Quote Originally Posted by Chebmaster View Post
I'm more and more tempted by the idea of 16-bit integer physics. 32768 is actually a lot, if you use it right. I have experience, after all - that game for MS-DOS used 16-bit physics.
I also learned a lot since, the problem of velocity discretization at low speeds is easily circumvented by defining speed not per tic but per interval of N tics, where slow objects would move slowly, one jump per hundreds of tics (and just interpolated by any object interacting with them).
SSE offer unique possibilities of speeding things up, PMULHW is tailor made for such things, multiplying 8 numbers per tact in the basic version and up to 32 in its AVX512 incarnation.
Also, sines, cosines and reverse square roots -- all of these could be made using lookup tables with linear interpolation, maybe normalized using BSR - but anyway much faster than any floating-point counterparts.
Integer physics, such an interesting idea . Haven't tried that but I hear it was common for early programmers.
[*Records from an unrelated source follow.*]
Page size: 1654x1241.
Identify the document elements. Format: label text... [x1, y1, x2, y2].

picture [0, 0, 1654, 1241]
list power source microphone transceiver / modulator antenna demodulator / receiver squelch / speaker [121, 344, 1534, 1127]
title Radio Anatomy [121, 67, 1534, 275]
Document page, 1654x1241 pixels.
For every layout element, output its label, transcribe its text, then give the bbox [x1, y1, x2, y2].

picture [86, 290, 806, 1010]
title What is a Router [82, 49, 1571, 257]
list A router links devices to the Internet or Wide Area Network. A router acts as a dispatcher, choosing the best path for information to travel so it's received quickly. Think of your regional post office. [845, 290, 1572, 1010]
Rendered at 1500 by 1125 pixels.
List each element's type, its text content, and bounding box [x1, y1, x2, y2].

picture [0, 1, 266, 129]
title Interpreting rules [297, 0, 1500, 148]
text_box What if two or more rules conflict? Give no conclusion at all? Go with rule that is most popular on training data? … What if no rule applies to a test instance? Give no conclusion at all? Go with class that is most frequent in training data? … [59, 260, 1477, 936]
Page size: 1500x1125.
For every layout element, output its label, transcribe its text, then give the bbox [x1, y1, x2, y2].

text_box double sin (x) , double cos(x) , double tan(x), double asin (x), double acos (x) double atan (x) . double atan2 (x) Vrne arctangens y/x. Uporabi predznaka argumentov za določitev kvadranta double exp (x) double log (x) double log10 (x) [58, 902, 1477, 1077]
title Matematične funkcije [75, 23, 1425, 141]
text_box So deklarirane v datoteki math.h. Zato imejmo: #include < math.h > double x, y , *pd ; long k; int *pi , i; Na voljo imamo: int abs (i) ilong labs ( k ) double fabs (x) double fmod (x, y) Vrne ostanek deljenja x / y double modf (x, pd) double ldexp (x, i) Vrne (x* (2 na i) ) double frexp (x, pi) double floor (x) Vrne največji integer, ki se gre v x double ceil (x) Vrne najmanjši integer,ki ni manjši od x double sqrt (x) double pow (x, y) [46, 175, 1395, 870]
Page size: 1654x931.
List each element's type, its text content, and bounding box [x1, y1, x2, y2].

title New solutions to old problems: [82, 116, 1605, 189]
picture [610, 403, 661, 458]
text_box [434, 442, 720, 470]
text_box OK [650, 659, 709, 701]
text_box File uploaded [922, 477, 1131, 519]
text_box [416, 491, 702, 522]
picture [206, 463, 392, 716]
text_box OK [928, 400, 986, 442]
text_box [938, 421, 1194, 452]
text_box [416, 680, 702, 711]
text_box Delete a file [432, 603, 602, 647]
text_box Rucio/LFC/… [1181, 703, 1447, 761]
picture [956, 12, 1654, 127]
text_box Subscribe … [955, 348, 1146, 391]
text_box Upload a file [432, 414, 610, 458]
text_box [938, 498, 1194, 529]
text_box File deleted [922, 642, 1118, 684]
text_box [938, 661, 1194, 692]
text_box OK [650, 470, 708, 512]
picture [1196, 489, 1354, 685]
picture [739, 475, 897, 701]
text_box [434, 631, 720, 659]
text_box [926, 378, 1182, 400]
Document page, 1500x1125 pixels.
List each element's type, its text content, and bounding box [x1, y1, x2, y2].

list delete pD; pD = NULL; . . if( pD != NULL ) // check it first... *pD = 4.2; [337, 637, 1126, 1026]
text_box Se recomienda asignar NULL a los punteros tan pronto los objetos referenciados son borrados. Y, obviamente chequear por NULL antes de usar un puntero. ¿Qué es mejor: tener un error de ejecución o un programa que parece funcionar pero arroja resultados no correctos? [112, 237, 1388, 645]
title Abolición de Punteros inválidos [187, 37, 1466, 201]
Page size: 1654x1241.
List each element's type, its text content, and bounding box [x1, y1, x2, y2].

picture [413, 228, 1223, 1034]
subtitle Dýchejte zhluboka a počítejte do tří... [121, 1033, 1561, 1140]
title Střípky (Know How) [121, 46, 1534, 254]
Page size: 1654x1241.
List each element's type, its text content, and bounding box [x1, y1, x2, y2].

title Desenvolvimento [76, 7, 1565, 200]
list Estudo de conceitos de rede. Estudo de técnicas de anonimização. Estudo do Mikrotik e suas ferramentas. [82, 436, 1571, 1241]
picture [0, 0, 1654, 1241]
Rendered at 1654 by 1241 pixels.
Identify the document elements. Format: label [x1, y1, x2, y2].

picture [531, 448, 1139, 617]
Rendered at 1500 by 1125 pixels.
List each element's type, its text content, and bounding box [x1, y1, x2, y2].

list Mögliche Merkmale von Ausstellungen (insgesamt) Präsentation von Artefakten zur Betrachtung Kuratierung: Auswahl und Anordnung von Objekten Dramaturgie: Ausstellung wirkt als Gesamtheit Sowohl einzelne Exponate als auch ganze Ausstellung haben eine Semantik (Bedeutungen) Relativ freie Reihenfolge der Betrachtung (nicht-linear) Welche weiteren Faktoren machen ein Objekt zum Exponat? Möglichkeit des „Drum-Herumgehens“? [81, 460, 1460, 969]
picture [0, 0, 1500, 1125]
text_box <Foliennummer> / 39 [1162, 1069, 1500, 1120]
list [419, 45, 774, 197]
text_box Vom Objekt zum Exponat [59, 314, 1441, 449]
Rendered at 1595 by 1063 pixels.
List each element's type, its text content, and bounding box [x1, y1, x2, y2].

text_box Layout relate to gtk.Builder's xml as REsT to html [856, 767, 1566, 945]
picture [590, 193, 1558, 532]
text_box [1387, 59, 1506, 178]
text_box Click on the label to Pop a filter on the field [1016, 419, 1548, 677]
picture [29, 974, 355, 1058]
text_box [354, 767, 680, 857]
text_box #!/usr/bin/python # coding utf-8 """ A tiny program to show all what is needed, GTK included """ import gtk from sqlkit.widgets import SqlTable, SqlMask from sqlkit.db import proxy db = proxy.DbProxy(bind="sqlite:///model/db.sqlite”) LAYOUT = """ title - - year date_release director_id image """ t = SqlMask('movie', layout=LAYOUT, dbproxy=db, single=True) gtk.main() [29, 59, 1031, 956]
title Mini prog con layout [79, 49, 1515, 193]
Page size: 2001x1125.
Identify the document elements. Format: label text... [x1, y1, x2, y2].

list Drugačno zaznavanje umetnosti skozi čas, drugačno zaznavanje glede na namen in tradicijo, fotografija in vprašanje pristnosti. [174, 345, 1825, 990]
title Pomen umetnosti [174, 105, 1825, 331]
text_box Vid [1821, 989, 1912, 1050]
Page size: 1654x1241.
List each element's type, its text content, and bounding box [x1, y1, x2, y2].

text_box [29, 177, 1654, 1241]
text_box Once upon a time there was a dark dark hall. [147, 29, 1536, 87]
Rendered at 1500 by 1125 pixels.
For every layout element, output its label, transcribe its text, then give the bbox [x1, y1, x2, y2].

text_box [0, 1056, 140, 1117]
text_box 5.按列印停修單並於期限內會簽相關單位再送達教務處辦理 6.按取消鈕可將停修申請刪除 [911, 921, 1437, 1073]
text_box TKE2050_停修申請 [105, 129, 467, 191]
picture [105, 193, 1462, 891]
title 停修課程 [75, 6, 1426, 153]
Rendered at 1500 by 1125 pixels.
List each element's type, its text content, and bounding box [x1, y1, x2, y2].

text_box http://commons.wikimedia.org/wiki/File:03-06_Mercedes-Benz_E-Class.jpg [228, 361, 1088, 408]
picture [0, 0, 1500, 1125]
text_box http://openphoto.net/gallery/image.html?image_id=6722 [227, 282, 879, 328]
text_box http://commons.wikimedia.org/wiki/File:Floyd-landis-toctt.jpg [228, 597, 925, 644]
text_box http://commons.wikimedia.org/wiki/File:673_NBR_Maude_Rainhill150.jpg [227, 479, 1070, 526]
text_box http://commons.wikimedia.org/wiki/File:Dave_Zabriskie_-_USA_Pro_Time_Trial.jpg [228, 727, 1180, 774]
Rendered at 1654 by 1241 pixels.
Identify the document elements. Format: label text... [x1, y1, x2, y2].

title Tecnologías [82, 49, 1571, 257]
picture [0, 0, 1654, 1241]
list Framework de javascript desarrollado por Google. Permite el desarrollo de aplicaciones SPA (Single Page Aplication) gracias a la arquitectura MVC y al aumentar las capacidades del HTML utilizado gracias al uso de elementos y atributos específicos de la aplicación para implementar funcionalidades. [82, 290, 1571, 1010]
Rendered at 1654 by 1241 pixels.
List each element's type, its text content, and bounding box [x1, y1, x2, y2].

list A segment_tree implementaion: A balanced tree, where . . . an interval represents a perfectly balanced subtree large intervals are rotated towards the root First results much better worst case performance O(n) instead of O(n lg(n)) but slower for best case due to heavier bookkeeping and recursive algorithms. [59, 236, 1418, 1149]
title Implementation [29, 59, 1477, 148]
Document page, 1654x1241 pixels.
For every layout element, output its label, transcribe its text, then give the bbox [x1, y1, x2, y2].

I on the other hand rely heavily on the square root for moving things and calculating positions. Haven't considered using a table. It's so easy to just use the square root command. For my modest needs that's mostly fast enough.

I wasn't even aware of the SSE/AVX thingie. Is it some fancy vector calculation hardcoded in the silicon?
It seems my oldest still bootable PC (J1900) lacks SSE but the never machines got SSE(4.2). No mention of AVX.

For moving things slowly I too let them advance on the appropriate intervals. For what it's worth I once made a game on 16 bit Delphi where I also let the moving object become pale/fuzzy when moving really fast. Workes decently on my rather simple 2D games, I think.

Thanks for updating us on your progress, though most of it is beyond me.